Dataset entries
......

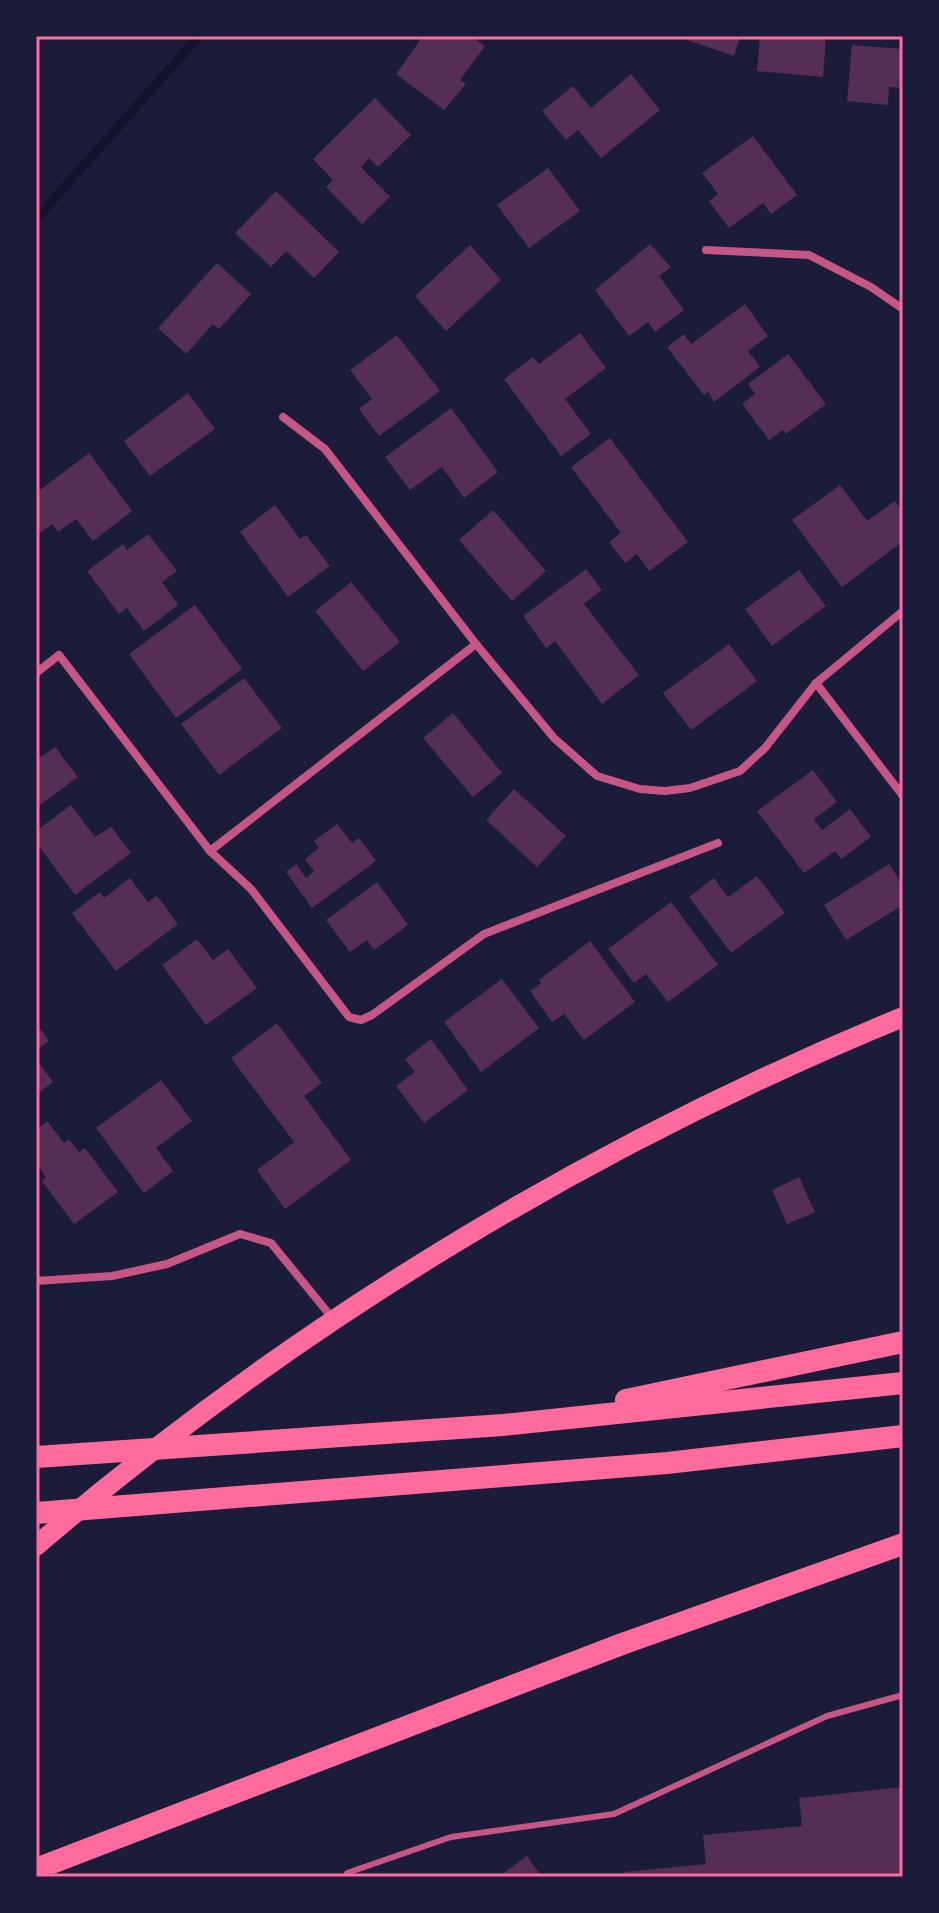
<svg xmlns="http://www.w3.org/2000/svg" width="939" height="1913" font-family="Quicksand,sans-serif">
<rect width="100%" height="100%" fill="#1b1b3a"/>
<g fill="none" stroke-linecap="round" stroke-linejoin="round">
<path stroke="#12122b" stroke-width="9" d="M36 219 199 36"/>
</g>
<g fill="#542f53">
<path d="M423 36H471L485 46 460 80 466 84 444 110 396 74Z"/>
<path d="M675 36H740L734 56Z"/>
<path d="M760 36H826L823 77 757 71Z"/>
<path d="M852 45 903 49V88L889 87 888 105 847 101Z"/>
<path d="M631 74 660 110 601 158 578 130 566 140 542 111 573 86 591 108Z"/>
<path d="M375 98 411 135 378 167 369 158 361 167 390 197 362 224 326 187 333 180 313 159Z"/>
<path d="M753 136 797 195 771 214 763 203 729 228 709 201 718 194 702 173Z"/>
<path d="M548 168 580 211 529 248 497 205Z"/>
<path d="M276 191 339 252 314 278 286 251 271 267 235 233Z"/>
<path d="M650 244 671 267 659 276 684 310 655 332 648 322 629 336 595 290Z"/>
<path d="M470 245 501 280 446 331 415 296Z"/>
<path d="M217 263 251 294 219 329 213 324 186 354 158 328Z"/>
<path d="M745 304 768 336 748 351 760 367 714 402 708 392 704 395 667 347 684 334 691 344Z"/>
<path d="M580 333 606 368 565 399 591 434 561 456 504 379 533 357 539 364Z"/>
<path d="M397 335 440 391 379 436 359 409 372 399 350 370Z"/>
<path d="M788 354 826 404 786 434 783 430 769 440 742 404 755 394 748 384Z"/>
<path d="M188 393 215 429 150 476 124 441Z"/>
<path d="M451 408 498 472 464 498 442 467 410 490 385 457Z"/>
<path d="M610 438 688 542 649 571 637 554 625 563 609 542 621 533 571 467Z"/>
<path d="M89 453 132 511 93 541 76 519 58 532 52 524 40 533 36 528V493Z"/>
<path d="M840 485 867 521 895 501 903 512V541L842 587 792 520Z"/>
<path d="M275 505 300 539 306 535 330 566 288 597 240 532Z"/>
<path d="M493 510 546 571 512 601 459 540Z"/>
<path d="M148 534 177 571 162 582 178 605 144 631 127 608 119 614 87 571 123 544 127 550Z"/>
<path d="M586 569 602 590 584 604 639 675 602 704 555 641 546 648 523 616Z"/>
<path d="M799 570 826 606 772 646 745 609Z"/>
<path d="M351 582 400 642 363 671 315 611Z"/>
<path d="M195 605 242 669 176 718 129 654Z"/>
<path d="M729 644 757 681 691 730 663 693Z"/>
<path d="M244 678 282 728 219 775 181 724Z"/>
<path d="M453 713 502 773 473 797 423 738Z"/>
<path d="M55 747 78 777 36 808V750L41 757Z"/>
<path d="M813 770 837 802 814 819 822 830 850 809 871 837 841 859 835 851 804 873 757 811Z"/>
<path d="M514 789 566 836 537 867 486 820Z"/>
<path d="M71 805 95 837 111 827 131 853 75 895 36 842V831Z"/>
<path d="M337 824 352 843 359 838 376 861 312 908 286 872 296 864 306 878 314 871 305 859 319 848 314 841Z"/>
<path d="M889 864 903 886V905L846 940 824 905Z"/>
<path d="M757 876 785 913 731 953 689 897 714 878 728 897Z"/>
<path d="M130 878 148 902 157 896 178 924 116 971 72 913 100 892 104 898Z"/>
<path d="M377 882 408 925 374 950 367 940 350 952 326 920Z"/>
<path d="M671 902 718 965 668 1002 646 974 634 983 608 949Z"/>
<path d="M197 939 213 960 228 949 257 988 206 1025 162 965Z"/>
<path d="M590 941 635 1002 584 1040 564 1014 552 1022 530 991 541 983 539 980Z"/>
<path d="M502 979 539 1028 481 1072 444 1022Z"/>
<path d="M36 1023 49 1041 36 1051Z"/>
<path d="M277 1023 322 1083 304 1096 351 1160 285 1209 257 1170 294 1142 231 1058Z"/>
<path d="M431 1039 468 1090 424 1123 396 1086 415 1072 405 1059Z"/>
<path d="M36 1059 53 1082 36 1095Z"/>
<path d="M161 1080 192 1121 156 1148 173 1171 144 1193 96 1128Z"/>
<path d="M47 1121 64 1143 69 1139 79 1152 85 1148 118 1192 74 1224 42 1181 46 1177 36 1163V1130Z"/>
<path d="M799 1177 815 1212 787 1224 772 1190Z"/>
<path d="M903 1787V1877H625L624 1872 706 1864 703 1835 802 1826 799 1798Z"/>
<path d="M527 1856 542 1877H498Z"/>
</g>
<g fill="none" stroke-linecap="round" stroke-linejoin="round">
<path stroke="#c65784" stroke-width="6" d="M351 1877 347 1873 451 1837 614 1814 827 1716 903 1695"/>
<g stroke="#c65784" stroke-width="8">
<path d="M706 250 809 255 871 287 903 309"/>
<path d="M283 417 325 449 476 644 554 738 597 776 640 789 665 791 690 788 740 771 765 748 816 683 903 611"/>
<path d="M36 673 59 655 210 851 251 889 349 1017 361 1020 372 1015 484 934 718 843"/>
<path d="M816 683 903 796"/>
<path d="M210 851 476 644"/>
<path d="M36 1281 112 1276 167 1264 240 1234 271 1243 334 1320"/>
</g>
<path stroke="#ff6b9d" stroke-width="20" d="M36 1546C292 1326 590 1145 903 1017"/>
<g stroke="#ff6b9d" stroke-width="22">
<path d="M626 1400 903 1342"/>
<path d="M36 1457 503 1425 903 1383"/>
<path d="M36 1513 667 1463 903 1436"/>
<path d="M36 1869 622 1644 903 1544"/>
</g>
</g>
<rect width="939" height="1913" fill="none" stroke="#1b1b3a" stroke-width="76"/>
<rect x="38" y="38" width="863" height="1837" fill="none" stroke="#ff6b9d" stroke-width="3"/>
</svg>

......

▶ [Task goal] Each entry should be set down exactly, pictures excluded.

▶ [Answer to this problem]
<svg xmlns="http://www.w3.org/2000/svg" width="939" height="1913" font-family="Quicksand,sans-serif">
<rect width="100%" height="100%" fill="#1b1b3a"/>
<g fill="none" stroke-linecap="round" stroke-linejoin="round">
<path stroke="#12122b" stroke-width="9" d="M36 219 199 36"/>
</g>
<g fill="#542f53">
<path d="M423 36H471L485 46 460 80 466 84 444 110 396 74Z"/>
<path d="M675 36H740L734 56Z"/>
<path d="M760 36H826L823 77 757 71Z"/>
<path d="M852 45 903 49V88L889 87 888 105 847 101Z"/>
<path d="M631 74 660 110 601 158 578 130 566 140 542 111 573 86 591 108Z"/>
<path d="M375 98 411 135 378 167 369 158 361 167 390 197 362 224 326 187 333 180 313 159Z"/>
<path d="M753 136 797 195 771 214 763 203 729 228 709 201 718 194 702 173Z"/>
<path d="M548 168 580 211 529 248 497 205Z"/>
<path d="M276 191 339 252 314 278 286 251 271 267 235 233Z"/>
<path d="M650 244 671 267 659 276 684 310 655 332 648 322 629 336 595 290Z"/>
<path d="M470 245 501 280 446 331 415 296Z"/>
<path d="M217 263 251 294 219 329 213 324 186 354 158 328Z"/>
<path d="M745 304 768 336 748 351 760 367 714 402 708 392 704 395 667 347 684 334 691 344Z"/>
<path d="M580 333 606 368 565 399 591 434 561 456 504 379 533 357 539 364Z"/>
<path d="M397 335 440 391 379 436 359 409 372 399 350 370Z"/>
<path d="M788 354 826 404 786 434 783 430 769 440 742 404 755 394 748 384Z"/>
<path d="M188 393 215 429 150 476 124 441Z"/>
<path d="M451 408 498 472 464 498 442 467 410 490 385 457Z"/>
<path d="M610 438 688 542 649 571 637 554 625 563 609 542 621 533 571 467Z"/>
<path d="M89 453 132 511 93 541 76 519 58 532 52 524 40 533 36 528V493Z"/>
<path d="M840 485 867 521 895 501 903 512V541L842 587 792 520Z"/>
<path d="M275 505 300 539 306 535 330 566 288 597 240 532Z"/>
<path d="M493 510 546 571 512 601 459 540Z"/>
<path d="M148 534 177 571 162 582 178 605 144 631 127 608 119 614 87 571 123 544 127 550Z"/>
<path d="M586 569 602 590 584 604 639 675 602 704 555 641 546 648 523 616Z"/>
<path d="M799 570 826 606 772 646 745 609Z"/>
<path d="M351 582 400 642 363 671 315 611Z"/>
<path d="M195 605 242 669 176 718 129 654Z"/>
<path d="M729 644 757 681 691 730 663 693Z"/>
<path d="M244 678 282 728 219 775 181 724Z"/>
<path d="M453 713 502 773 473 797 423 738Z"/>
<path d="M55 747 78 777 36 808V750L41 757Z"/>
<path d="M813 770 837 802 814 819 822 830 850 809 871 837 841 859 835 851 804 873 757 811Z"/>
<path d="M514 789 566 836 537 867 486 820Z"/>
<path d="M71 805 95 837 111 827 131 853 75 895 36 842V831Z"/>
<path d="M337 824 352 843 359 838 376 861 312 908 286 872 296 864 306 878 314 871 305 859 319 848 314 841Z"/>
<path d="M889 864 903 886V905L846 940 824 905Z"/>
<path d="M757 876 785 913 731 953 689 897 714 878 728 897Z"/>
<path d="M130 878 148 902 157 896 178 924 116 971 72 913 100 892 104 898Z"/>
<path d="M377 882 408 925 374 950 367 940 350 952 326 920Z"/>
<path d="M671 902 718 965 668 1002 646 974 634 983 608 949Z"/>
<path d="M197 939 213 960 228 949 257 988 206 1025 162 965Z"/>
<path d="M590 941 635 1002 584 1040 564 1014 552 1022 530 991 541 983 539 980Z"/>
<path d="M502 979 539 1028 481 1072 444 1022Z"/>
<path d="M36 1023 49 1041 36 1051Z"/>
<path d="M277 1023 322 1083 304 1096 351 1160 285 1209 257 1170 294 1142 231 1058Z"/>
<path d="M431 1039 468 1090 424 1123 396 1086 415 1072 405 1059Z"/>
<path d="M36 1059 53 1082 36 1095Z"/>
<path d="M161 1080 192 1121 156 1148 173 1171 144 1193 96 1128Z"/>
<path d="M47 1121 64 1143 69 1139 79 1152 85 1148 118 1192 74 1224 42 1181 46 1177 36 1163V1130Z"/>
<path d="M799 1177 815 1212 787 1224 772 1190Z"/>
<path d="M903 1787V1877H625L624 1872 706 1864 703 1835 802 1826 799 1798Z"/>
<path d="M527 1856 542 1877H498Z"/>
</g>
<g fill="none" stroke-linecap="round" stroke-linejoin="round">
<path stroke="#c65784" stroke-width="6" d="M351 1877 347 1873 451 1837 614 1814 827 1716 903 1695"/>
<g stroke="#c65784" stroke-width="8">
<path d="M706 250 809 255 871 287 903 309"/>
<path d="M283 417 325 449 476 644 554 738 597 776 640 789 665 791 690 788 740 771 765 748 816 683 903 611"/>
<path d="M36 673 59 655 210 851 251 889 349 1017 361 1020 372 1015 484 934 718 843"/>
<path d="M816 683 903 796"/>
<path d="M210 851 476 644"/>
<path d="M36 1281 112 1276 167 1264 240 1234 271 1243 334 1320"/>
</g>
<path stroke="#ff6b9d" stroke-width="20" d="M36 1546C292 1326 590 1145 903 1017"/>
<g stroke="#ff6b9d" stroke-width="22">
<path d="M626 1400 903 1342"/>
<path d="M36 1457 503 1425 903 1383"/>
<path d="M36 1513 667 1463 903 1436"/>
<path d="M36 1869 622 1644 903 1544"/>
</g>
</g>
<rect width="939" height="1913" fill="none" stroke="#1b1b3a" stroke-width="76"/>
<rect x="38" y="38" width="863" height="1837" fill="none" stroke="#ff6b9d" stroke-width="3"/>
</svg>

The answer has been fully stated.